Mr. Russell Meyer, BS, Integrated Science and Technology, James Madison University, 2003; Master of Public Policy, Georgetown University, 2006. Russell completed his PhD in Engineering and Public Policy in September 2014. Prior to his PhD studies, Russell was with ICF International/Energy and Environmental Analysis, Inc. from 2006 to July 2011 as a Senior Associate, working on fuel economy regulatory analysis and other topics. In 2010 and 2011 Russell was also engaged by the Pew Center for Global Climate Change as a Senior Fellow for Economics and Policy, working on the economics of climate change. Russell is interested in U.S. energy and environment policies, their inter-connection, and analysis to inform decisionmaking in this arena. He was supervised by Professors Ines Azevedo, Scott Matthews, and Granger Morgan.

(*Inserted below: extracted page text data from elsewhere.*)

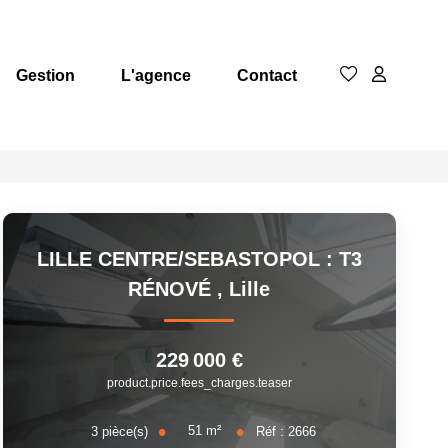
Gestion
L'agence
Contact
LILLE CENTRE/SEBASTOPOL : T3
RÉNOVÉ
,
Lille
229 000 €
product.price.fees_charges.teaser
51
m²
3
pièce(s)
Réf :
2666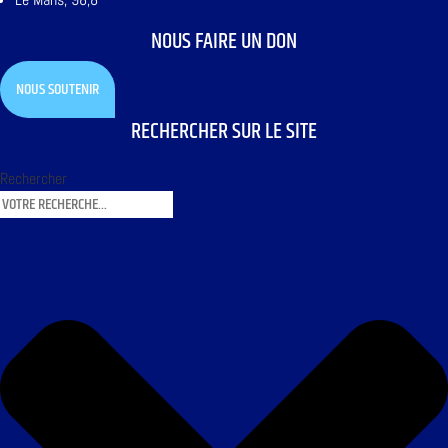
NOUS FAIRE UN DON
NOUS SOUTENIR
RECHERCHER SUR LE SITE
Rechercher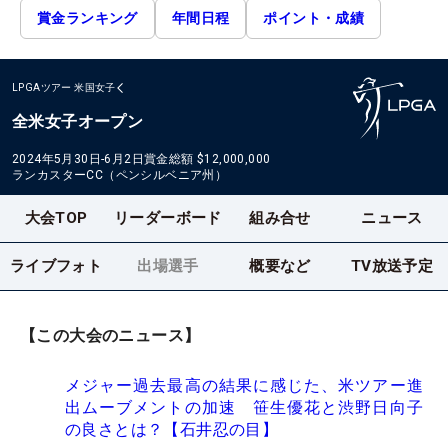
賞金ランキング
年間日程
ポイント・成績
LPGAツアー
米国女子
全米女子オープン
2024年5月30日-6月2日
賞金総額
$12,000,000
ランカスターCC（ペンシルベニア州）
大会TOP
リーダーボード
組み合せ
ニュース
ライブフォト
出場選手
概要など
TV放送予定
【この大会のニュース】
メジャー過去最高の結果に感じた、米ツアー進
出ムーブメントの加速 笹生優花と渋野日向子
の良さとは？【石井忍の目】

The topic for Russell’s PhD research was “Analysis of Selected Regulatory
Interventions to Improve Energy Efficiency.” In this work he produced three related lines of analysis. The first resulted in a paper “Understanding the Uncertainties Associated with Demand-Side Efficiency Program Reporting in the US Electricity Sector” in which state-level efficiency policies were compared to assess if those policies are likely delivering the energy savings that they claim to be. The second part of his work focused on assessment of energy impact of appliance rebate programs using a unique dataset of energy observations from 30,000 households participating in an efficiency rebate program in PG&E’s California service territory. The third part of his work focused on a demographic projection of the US population and of light-duty vehicles to identify likely future trends in aggregate US gasoline consumption. Together, Russell’s research aims to improve policy decision making for long term US energy efficiency and sustainability.